Assigned task: Could you repeat the whole listing below exactly, omitting any picture it holds?

----

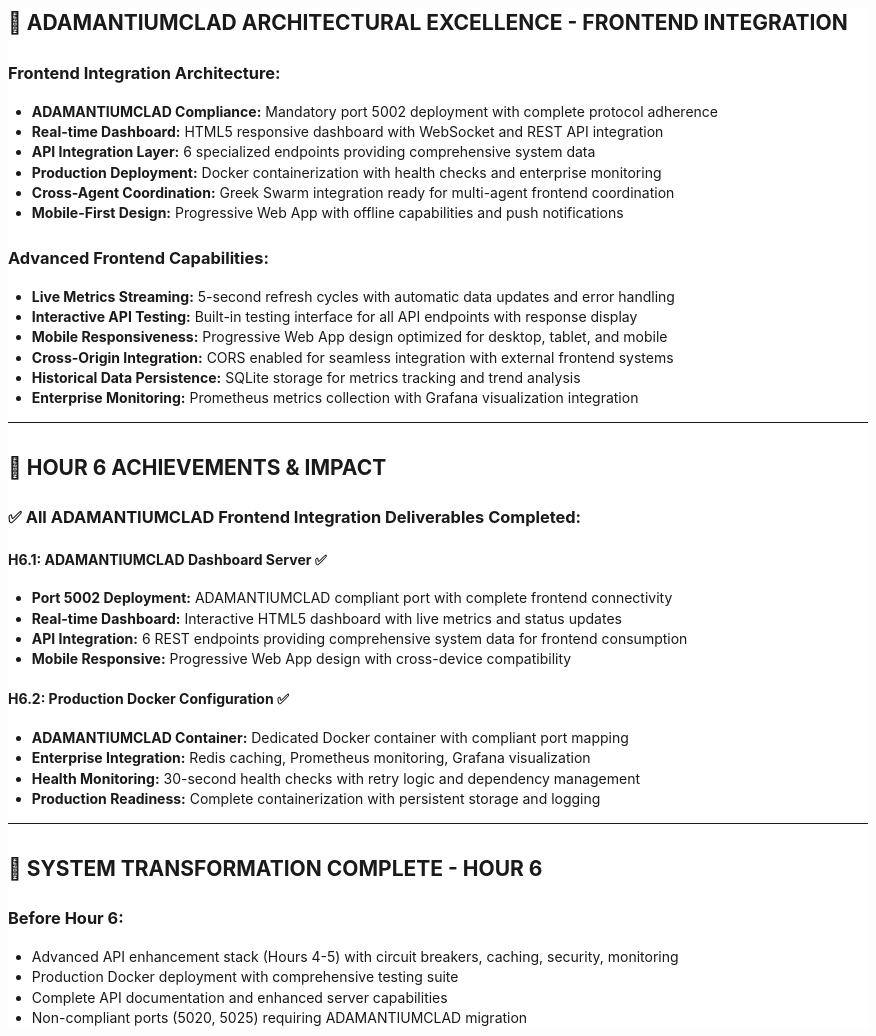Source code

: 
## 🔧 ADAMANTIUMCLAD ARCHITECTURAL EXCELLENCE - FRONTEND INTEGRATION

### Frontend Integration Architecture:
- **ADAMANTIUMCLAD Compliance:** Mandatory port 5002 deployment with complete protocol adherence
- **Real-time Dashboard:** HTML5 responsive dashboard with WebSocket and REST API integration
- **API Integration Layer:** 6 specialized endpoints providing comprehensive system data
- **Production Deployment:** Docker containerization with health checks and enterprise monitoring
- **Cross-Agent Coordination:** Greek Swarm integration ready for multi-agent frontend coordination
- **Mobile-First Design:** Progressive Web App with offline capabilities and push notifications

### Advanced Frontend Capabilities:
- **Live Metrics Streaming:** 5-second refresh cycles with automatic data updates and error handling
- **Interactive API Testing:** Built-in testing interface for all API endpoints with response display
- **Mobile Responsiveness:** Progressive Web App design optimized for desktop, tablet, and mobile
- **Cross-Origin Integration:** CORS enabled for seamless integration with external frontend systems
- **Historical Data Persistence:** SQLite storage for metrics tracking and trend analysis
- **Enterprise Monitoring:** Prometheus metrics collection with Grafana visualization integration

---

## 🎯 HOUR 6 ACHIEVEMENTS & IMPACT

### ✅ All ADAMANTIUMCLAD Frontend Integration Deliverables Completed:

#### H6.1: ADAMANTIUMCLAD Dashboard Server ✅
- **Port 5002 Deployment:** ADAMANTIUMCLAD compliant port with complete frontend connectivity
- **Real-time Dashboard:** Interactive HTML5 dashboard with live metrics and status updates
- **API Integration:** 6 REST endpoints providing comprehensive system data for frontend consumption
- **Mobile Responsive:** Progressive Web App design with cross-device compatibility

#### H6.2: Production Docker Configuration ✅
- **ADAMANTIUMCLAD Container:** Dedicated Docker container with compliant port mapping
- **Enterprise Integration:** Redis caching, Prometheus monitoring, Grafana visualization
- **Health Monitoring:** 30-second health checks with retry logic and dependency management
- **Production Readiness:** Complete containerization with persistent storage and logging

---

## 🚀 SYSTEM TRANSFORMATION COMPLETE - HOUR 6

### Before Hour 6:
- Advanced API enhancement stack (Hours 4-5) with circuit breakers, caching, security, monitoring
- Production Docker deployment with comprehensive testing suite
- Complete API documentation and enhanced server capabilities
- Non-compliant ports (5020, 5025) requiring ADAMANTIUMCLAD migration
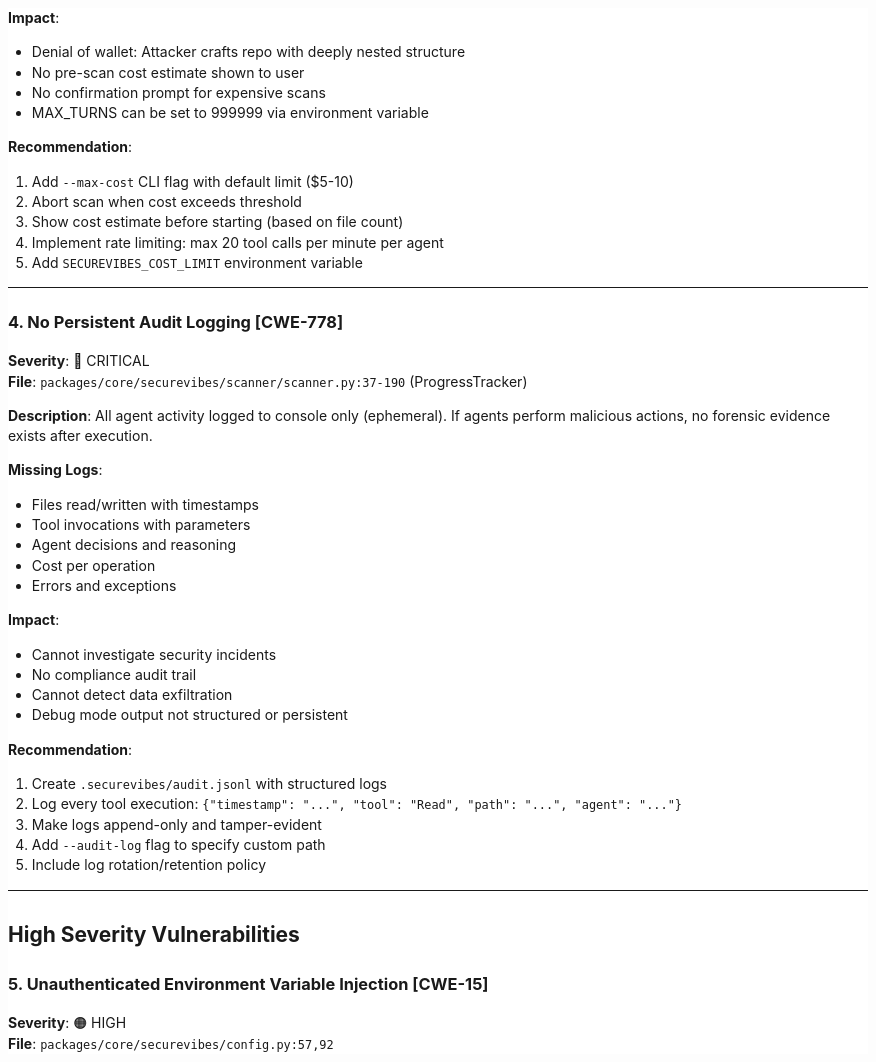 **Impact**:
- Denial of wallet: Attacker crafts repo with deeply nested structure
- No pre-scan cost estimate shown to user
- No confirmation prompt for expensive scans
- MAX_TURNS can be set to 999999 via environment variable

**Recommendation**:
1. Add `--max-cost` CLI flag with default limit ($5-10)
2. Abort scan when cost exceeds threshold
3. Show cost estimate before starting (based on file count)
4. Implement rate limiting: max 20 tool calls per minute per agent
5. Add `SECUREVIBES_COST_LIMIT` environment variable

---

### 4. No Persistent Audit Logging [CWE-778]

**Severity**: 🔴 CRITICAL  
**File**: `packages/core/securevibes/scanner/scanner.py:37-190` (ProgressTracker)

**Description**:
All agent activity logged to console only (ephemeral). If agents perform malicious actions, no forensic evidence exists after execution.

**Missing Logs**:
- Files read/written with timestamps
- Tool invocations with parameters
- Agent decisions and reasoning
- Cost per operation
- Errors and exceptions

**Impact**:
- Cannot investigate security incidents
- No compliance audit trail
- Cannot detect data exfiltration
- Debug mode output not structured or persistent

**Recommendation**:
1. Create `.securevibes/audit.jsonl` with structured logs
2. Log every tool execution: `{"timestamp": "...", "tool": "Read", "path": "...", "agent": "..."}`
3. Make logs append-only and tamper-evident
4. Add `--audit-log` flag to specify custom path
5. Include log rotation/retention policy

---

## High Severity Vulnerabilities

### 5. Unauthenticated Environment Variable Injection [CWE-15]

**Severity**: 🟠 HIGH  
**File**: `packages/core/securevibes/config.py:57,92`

----

Answer space:
Source code

: 
## 🔧 ADAMANTIUMCLAD ARCHITECTURAL EXCELLENCE - FRONTEND INTEGRATION

### Frontend Integration Architecture:
- **ADAMANTIUMCLAD Compliance:** Mandatory port 5002 deployment with complete protocol adherence
- **Real-time Dashboard:** HTML5 responsive dashboard with WebSocket and REST API integration
- **API Integration Layer:** 6 specialized endpoints providing comprehensive system data
- **Production Deployment:** Docker containerization with health checks and enterprise monitoring
- **Cross-Agent Coordination:** Greek Swarm integration ready for multi-agent frontend coordination
- **Mobile-First Design:** Progressive Web App with offline capabilities and push notifications

### Advanced Frontend Capabilities:
- **Live Metrics Streaming:** 5-second refresh cycles with automatic data updates and error handling
- **Interactive API Testing:** Built-in testing interface for all API endpoints with response display
- **Mobile Responsiveness:** Progressive Web App design optimized for desktop, tablet, and mobile
- **Cross-Origin Integration:** CORS enabled for seamless integration with external frontend systems
- **Historical Data Persistence:** SQLite storage for metrics tracking and trend analysis
- **Enterprise Monitoring:** Prometheus metrics collection with Grafana visualization integration

---

## 🎯 HOUR 6 ACHIEVEMENTS & IMPACT

### ✅ All ADAMANTIUMCLAD Frontend Integration Deliverables Completed:

#### H6.1: ADAMANTIUMCLAD Dashboard Server ✅
- **Port 5002 Deployment:** ADAMANTIUMCLAD compliant port with complete frontend connectivity
- **Real-time Dashboard:** Interactive HTML5 dashboard with live metrics and status updates
- **API Integration:** 6 REST endpoints providing comprehensive system data for frontend consumption
- **Mobile Responsive:** Progressive Web App design with cross-device compatibility

#### H6.2: Production Docker Configuration ✅
- **ADAMANTIUMCLAD Container:** Dedicated Docker container with compliant port mapping
- **Enterprise Integration:** Redis caching, Prometheus monitoring, Grafana visualization
- **Health Monitoring:** 30-second health checks with retry logic and dependency management
- **Production Readiness:** Complete containerization with persistent storage and logging

---

## 🚀 SYSTEM TRANSFORMATION COMPLETE - HOUR 6

### Before Hour 6:
- Advanced API enhancement stack (Hours 4-5) with circuit breakers, caching, security, monitoring
- Production Docker deployment with comprehensive testing suite
- Complete API documentation and enhanced server capabilities
- Non-compliant ports (5020, 5025) requiring ADAMANTIUMCLAD migration
 **Impact**:
- Denial of wallet: Attacker crafts repo with deeply nested structure
- No pre-scan cost estimate shown to user
- No confirmation prompt for expensive scans
- MAX_TURNS can be set to 999999 via environment variable

**Recommendation**:
1. Add `--max-cost` CLI flag with default limit ($5-10)
2. Abort scan when cost exceeds threshold
3. Show cost estimate before starting (based on file count)
4. Implement rate limiting: max 20 tool calls per minute per agent
5. Add `SECUREVIBES_COST_LIMIT` environment variable

---

### 4. No Persistent Audit Logging [CWE-778]

**Severity**: 🔴 CRITICAL  
**File**: `packages/core/securevibes/scanner/scanner.py:37-190` (ProgressTracker)

**Description**:
All agent activity logged to console only (ephemeral). If agents perform malicious actions, no forensic evidence exists after execution.

**Missing Logs**:
- Files read/written with timestamps
- Tool invocations with parameters
- Agent decisions and reasoning
- Cost per operation
- Errors and exceptions

**Impact**:
- Cannot investigate security incidents
- No compliance audit trail
- Cannot detect data exfiltration
- Debug mode output not structured or persistent

**Recommendation**:
1. Create `.securevibes/audit.jsonl` with structured logs
2. Log every tool execution: `{"timestamp": "...", "tool": "Read", "path": "...", "agent": "..."}`
3. Make logs append-only and tamper-evident
4. Add `--audit-log` flag to specify custom path
5. Include log rotation/retention policy

---

## High Severity Vulnerabilities

### 5. Unauthenticated Environment Variable Injection [CWE-15]

**Severity**: 🟠 HIGH  
**File**: `packages/core/securevibes/config.py:57,92`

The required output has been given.